The exercise:
Please tally the lines of the records below that contain the string "BoundingType", treating uppercase and lowercase as different, and reply with the number alone.

Extracted material:
══════

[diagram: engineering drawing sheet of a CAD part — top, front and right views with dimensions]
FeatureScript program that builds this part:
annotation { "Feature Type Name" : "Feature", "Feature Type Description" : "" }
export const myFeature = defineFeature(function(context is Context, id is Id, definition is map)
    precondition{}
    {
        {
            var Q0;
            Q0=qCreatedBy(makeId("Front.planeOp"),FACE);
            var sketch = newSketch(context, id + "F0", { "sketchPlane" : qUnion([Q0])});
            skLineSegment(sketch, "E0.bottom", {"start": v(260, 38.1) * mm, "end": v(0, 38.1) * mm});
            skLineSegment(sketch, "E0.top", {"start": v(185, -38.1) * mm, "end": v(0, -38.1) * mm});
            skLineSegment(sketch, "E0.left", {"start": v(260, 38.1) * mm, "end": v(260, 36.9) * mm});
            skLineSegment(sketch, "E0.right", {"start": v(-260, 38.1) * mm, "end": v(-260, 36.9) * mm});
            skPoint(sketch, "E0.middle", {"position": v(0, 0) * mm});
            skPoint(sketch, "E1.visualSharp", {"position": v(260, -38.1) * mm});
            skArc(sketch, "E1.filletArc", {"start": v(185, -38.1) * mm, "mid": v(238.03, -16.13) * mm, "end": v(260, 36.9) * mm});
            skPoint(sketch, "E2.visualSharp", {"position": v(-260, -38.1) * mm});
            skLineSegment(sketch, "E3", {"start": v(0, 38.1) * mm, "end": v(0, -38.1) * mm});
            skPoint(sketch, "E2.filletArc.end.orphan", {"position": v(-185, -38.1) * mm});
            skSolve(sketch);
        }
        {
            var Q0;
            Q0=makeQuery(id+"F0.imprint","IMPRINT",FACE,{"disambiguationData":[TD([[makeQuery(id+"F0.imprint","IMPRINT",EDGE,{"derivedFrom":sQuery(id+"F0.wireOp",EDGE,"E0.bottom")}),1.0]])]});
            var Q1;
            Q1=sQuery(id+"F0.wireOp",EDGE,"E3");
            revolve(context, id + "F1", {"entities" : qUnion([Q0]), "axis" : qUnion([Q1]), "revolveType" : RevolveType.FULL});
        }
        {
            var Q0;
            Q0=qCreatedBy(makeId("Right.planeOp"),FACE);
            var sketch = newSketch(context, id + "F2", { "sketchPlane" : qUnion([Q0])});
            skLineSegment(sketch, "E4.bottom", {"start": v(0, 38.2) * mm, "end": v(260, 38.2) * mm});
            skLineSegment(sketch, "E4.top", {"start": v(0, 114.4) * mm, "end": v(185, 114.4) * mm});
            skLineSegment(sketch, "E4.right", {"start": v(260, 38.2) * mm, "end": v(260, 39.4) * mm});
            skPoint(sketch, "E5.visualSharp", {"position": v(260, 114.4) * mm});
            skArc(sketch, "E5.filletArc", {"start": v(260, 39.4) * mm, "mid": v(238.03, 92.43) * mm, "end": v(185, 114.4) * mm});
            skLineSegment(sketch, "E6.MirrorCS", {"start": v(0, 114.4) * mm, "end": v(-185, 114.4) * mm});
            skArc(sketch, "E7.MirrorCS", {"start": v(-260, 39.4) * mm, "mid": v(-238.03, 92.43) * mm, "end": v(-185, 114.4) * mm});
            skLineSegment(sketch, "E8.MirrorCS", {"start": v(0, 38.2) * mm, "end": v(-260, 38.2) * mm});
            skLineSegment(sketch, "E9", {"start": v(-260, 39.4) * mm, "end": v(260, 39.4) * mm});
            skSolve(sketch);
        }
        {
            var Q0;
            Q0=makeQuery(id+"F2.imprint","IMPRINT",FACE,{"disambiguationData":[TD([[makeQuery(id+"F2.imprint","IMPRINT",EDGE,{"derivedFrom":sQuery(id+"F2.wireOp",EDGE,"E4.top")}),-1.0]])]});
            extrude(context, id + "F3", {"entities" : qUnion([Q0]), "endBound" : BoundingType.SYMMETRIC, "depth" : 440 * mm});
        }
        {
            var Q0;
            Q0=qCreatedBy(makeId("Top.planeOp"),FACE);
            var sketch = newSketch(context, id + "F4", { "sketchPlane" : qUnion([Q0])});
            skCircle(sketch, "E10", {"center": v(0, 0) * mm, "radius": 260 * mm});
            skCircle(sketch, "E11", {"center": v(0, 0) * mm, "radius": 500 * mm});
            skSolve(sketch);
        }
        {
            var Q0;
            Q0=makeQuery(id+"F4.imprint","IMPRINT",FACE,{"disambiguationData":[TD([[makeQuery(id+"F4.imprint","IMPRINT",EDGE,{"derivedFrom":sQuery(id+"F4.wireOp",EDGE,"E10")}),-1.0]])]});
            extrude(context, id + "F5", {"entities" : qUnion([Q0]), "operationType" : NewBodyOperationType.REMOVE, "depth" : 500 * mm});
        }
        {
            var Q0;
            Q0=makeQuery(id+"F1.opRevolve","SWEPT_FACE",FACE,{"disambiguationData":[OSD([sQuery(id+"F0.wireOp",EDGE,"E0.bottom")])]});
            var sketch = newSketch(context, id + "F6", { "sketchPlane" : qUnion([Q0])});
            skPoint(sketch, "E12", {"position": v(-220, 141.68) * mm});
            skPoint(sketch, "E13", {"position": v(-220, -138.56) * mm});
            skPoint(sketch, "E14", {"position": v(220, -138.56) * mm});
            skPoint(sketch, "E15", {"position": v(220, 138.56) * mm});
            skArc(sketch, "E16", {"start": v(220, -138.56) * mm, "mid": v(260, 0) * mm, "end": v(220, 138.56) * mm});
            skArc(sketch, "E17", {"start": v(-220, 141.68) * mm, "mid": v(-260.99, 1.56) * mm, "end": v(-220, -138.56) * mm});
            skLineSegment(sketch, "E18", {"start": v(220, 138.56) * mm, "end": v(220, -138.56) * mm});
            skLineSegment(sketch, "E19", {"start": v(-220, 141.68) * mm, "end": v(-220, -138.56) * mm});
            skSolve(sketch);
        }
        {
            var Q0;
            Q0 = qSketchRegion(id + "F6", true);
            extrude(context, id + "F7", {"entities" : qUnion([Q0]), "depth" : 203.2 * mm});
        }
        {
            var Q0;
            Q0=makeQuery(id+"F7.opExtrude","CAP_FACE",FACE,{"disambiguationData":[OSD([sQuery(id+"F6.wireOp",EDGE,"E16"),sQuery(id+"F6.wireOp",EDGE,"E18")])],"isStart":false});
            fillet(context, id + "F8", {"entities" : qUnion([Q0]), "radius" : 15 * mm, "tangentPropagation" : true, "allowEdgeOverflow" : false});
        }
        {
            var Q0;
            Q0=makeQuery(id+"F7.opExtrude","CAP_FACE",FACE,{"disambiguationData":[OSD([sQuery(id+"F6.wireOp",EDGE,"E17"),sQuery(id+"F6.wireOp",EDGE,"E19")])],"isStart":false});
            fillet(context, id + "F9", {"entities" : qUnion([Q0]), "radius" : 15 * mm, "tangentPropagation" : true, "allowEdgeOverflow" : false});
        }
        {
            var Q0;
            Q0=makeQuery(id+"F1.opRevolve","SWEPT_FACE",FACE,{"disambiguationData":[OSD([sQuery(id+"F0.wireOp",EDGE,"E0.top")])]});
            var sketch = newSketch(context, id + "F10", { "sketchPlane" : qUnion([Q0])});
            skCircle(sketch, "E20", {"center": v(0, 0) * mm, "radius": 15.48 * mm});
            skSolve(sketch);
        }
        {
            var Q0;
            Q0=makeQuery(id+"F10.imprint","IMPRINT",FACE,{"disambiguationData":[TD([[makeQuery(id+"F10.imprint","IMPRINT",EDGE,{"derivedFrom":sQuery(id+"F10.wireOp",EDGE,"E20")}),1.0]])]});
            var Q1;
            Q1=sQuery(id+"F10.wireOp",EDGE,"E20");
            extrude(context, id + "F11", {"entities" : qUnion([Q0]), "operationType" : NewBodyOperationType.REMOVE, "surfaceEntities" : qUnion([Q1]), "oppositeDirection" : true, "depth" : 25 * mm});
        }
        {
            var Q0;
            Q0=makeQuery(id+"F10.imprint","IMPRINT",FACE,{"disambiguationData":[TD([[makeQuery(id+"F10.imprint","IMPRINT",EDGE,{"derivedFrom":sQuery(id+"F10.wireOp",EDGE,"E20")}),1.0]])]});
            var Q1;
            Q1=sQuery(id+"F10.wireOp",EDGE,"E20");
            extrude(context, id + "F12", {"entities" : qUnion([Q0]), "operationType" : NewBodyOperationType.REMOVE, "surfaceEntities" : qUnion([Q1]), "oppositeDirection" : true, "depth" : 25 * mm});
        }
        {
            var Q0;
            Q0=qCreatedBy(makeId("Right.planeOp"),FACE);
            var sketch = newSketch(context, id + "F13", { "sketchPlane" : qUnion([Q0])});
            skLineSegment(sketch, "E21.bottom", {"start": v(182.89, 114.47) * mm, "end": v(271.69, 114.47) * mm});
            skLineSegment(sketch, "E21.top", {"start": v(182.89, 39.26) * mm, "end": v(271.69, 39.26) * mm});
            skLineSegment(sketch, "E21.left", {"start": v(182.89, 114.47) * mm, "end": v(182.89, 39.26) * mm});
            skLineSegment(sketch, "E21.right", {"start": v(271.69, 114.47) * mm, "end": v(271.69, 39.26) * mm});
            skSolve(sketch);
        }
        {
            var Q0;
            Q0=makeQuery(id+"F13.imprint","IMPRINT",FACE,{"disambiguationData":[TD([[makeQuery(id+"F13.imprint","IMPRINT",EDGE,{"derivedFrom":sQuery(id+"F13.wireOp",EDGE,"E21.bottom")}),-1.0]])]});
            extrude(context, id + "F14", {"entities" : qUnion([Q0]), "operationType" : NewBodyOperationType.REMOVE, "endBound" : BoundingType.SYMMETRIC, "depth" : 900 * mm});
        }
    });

══════

Result of the task:
2